What is the counterproposal to an effort at diplomatic engagement with the existing non-AQ powers in the Middle East? More of the same? Because the last five years have worked out so great?
The counterproposal to diplomatic engagement with Hamas is defeating the group in the only arena that it is willing to be engaged — the battlefield. As I always say, you don’t make peace with your enemies, you defeat them.
And as far as Israel is concerned, yes, hawkishness over the last five years has indeed worked out “so great.” The Dean of the Credulosphere doesn’t appear to have a historic memory longer than three or four blog posts, but if he did he would remember that five years ago buses and restaurants were being detonated by suicide bombers on a weekly basis in Israel. In March of 2002 alone, 134 Israelis were murdered in such attacks.
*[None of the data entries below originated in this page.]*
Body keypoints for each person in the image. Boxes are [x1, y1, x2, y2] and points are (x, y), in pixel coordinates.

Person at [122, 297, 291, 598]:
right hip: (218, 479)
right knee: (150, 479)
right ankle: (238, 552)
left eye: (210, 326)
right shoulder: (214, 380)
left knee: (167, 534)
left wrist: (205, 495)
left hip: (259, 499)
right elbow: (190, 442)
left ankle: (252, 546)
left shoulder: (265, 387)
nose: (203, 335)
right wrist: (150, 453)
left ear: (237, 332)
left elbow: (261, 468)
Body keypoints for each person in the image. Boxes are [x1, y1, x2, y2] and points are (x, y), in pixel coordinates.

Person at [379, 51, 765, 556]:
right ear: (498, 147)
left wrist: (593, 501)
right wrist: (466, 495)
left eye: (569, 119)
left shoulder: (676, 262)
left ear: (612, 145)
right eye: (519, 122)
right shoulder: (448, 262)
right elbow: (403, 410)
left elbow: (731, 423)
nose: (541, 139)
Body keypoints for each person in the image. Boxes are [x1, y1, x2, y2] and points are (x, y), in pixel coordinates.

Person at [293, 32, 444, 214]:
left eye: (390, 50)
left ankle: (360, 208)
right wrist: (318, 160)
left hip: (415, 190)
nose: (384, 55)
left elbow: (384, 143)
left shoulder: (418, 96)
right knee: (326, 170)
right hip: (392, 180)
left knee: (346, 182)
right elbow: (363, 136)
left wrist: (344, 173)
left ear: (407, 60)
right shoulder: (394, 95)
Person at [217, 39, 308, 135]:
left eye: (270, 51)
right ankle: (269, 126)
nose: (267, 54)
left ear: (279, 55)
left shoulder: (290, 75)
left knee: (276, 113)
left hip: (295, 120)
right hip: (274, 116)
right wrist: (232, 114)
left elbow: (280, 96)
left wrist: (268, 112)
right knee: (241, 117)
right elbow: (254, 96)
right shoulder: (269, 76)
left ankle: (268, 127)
Did diplomatic engagement with Hamas and Islamic Jihad and Yasser Arafat stop this relentless murder? Of course not — Operation Defensive Shield did. The IDF killed or captured the people responsible for the terror war, sent the rest underground in fear for their lives, encircled the hotbeds of Palestinian terrorism with military checkpoints and roadblocks, and flooded terror networks with informants. By 2004 the intifada was over; Israel won, Yasser Arafat lost, and after four horrible years of death and murder, Israelis were able to resume something resembling a normal life.
If you’re the Dean of the Credulosphere, you don’t know any of this, or you choose to ignore it, perhaps assuming that the intifada ended because some kind of vague deal was struck, or because Kofi Annan asked everyone to cut it out, or because terrorists just got tired of fighting, or, you know, whatever; you can always blog about basketball, right? Well, Dean, no deals were struck, and there was no diplomatic solution. So yes, the past five years in Israel have actually been quite nice as far as Palestinian terrorism is concerned. I heartily endorse more of the same. It’s called winning.